Selected text:
Studio album by Keser
- Released: August 2006
- Recorded: Alex Tronic Records Studio, Edinburgh, Scotland
- Genre: Post-rock, Electronic music
- Length: 60:15
- Label: Alex Tronic Records
- Producer: Paul Croan

= Esoteric Escape =

Esoteric Escape is the debut studio album by Scottish rock and Electronic music band Keser.

==Overview==
Esoteric Escape was recorded in 2006 at the studio of Alex Tronic Records in Edinburgh, Scotland, and was produced by Paul Croan. The album features guitar-driven Electronic music and it is predominantly instrumental, with 3 exceptions, Lost for Days, In the Next Beginning and Frozen Fireworks. It consists mainly of Guitar, Bass, Keyboards and the use of various types of Drum Machine.

When questioned about the influences for the sound created on Esoteric Escape, the band have been quoted as saying
..the plan from the outset was to create reflective, futuristic music with a balance of analogue and digital sounds... .

Written task 1: In the Esoteric Escape article, how did the band account for the sound of the album when asked about its influences?
Written task 2: Reproduce word for word the part of the Esoteric Escape article starting with "Studio album by Keser" and going on through "of Drum Machine.".

Information shown:
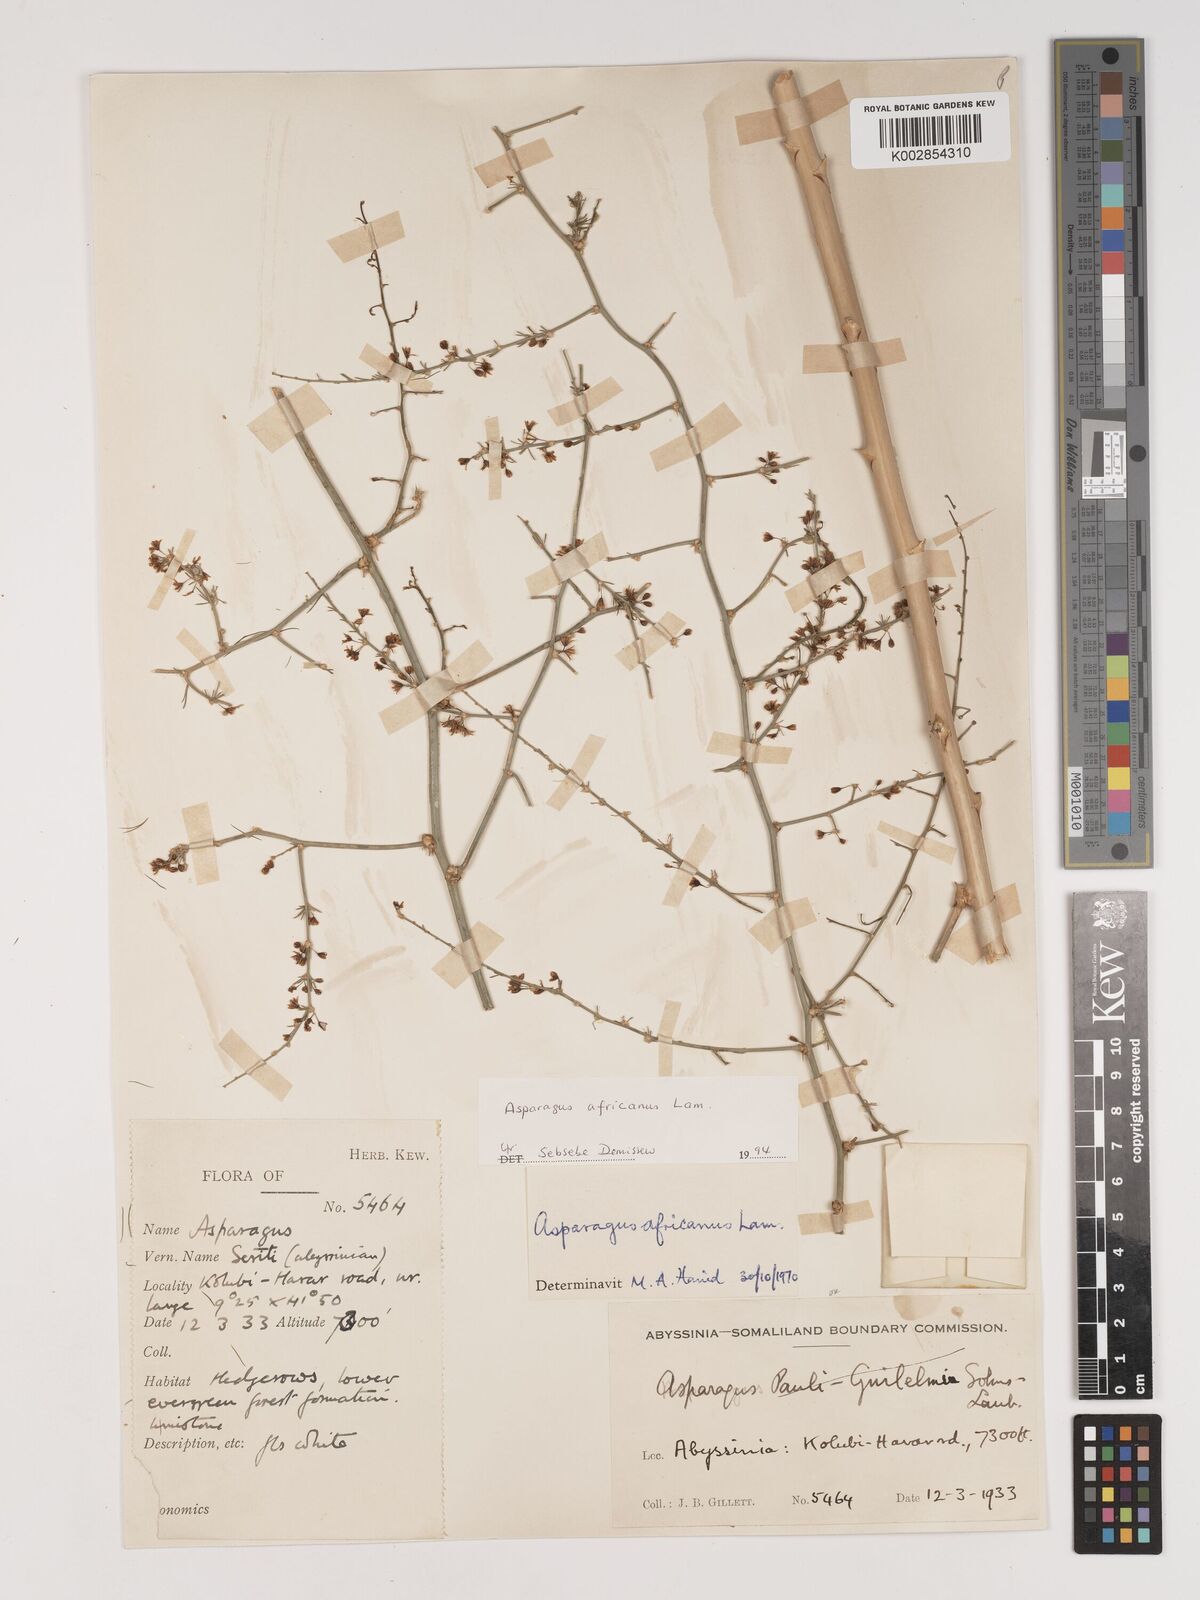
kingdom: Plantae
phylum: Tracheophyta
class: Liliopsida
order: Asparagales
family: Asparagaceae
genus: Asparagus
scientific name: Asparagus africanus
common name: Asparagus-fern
...
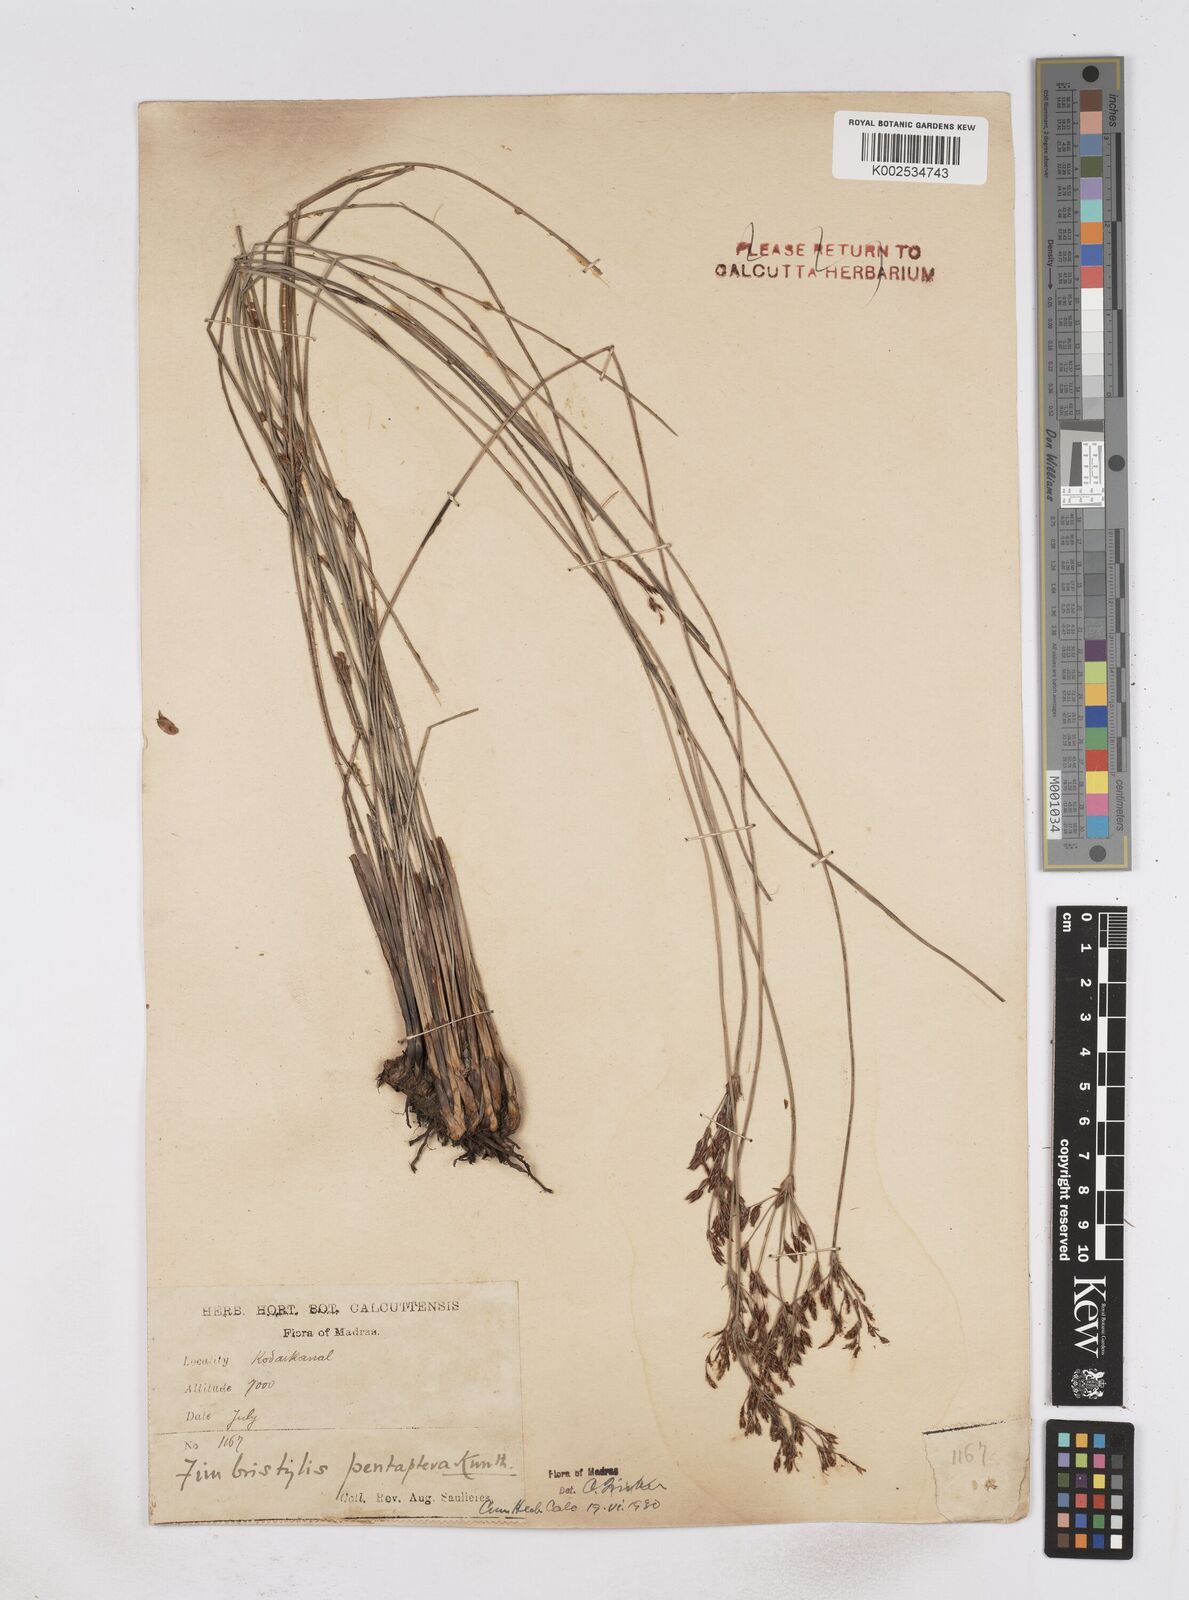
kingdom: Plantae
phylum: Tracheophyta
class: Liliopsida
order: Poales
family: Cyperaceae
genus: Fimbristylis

Exercise output 1: The band said their plan from the outset was to create reflective, futuristic music with a balance of analogue and digital sounds.

Exercise output 2:
Studio album by Keser
- Released: August 2006
- Recorded: Alex Tronic Records Studio, Edinburgh, Scotland
- Genre: Post-rock, Electronic music
- Length: 60:15
- Label: Alex Tronic Records
- Producer: Paul Croan

= Esoteric Escape =

Esoteric Escape is the debut studio album by Scottish rock and Electronic music band Keser.

==Overview==
Esoteric Escape was recorded in 2006 at the studio of Alex Tronic Records in Edinburgh, Scotland, and was produced by Paul Croan. The album features guitar-driven Electronic music and it is predominantly instrumental, with 3 exceptions, Lost for Days, In the Next Beginning and Frozen Fireworks. It consists mainly of Guitar, Bass, Keyboards and the use of various types of Drum Machine.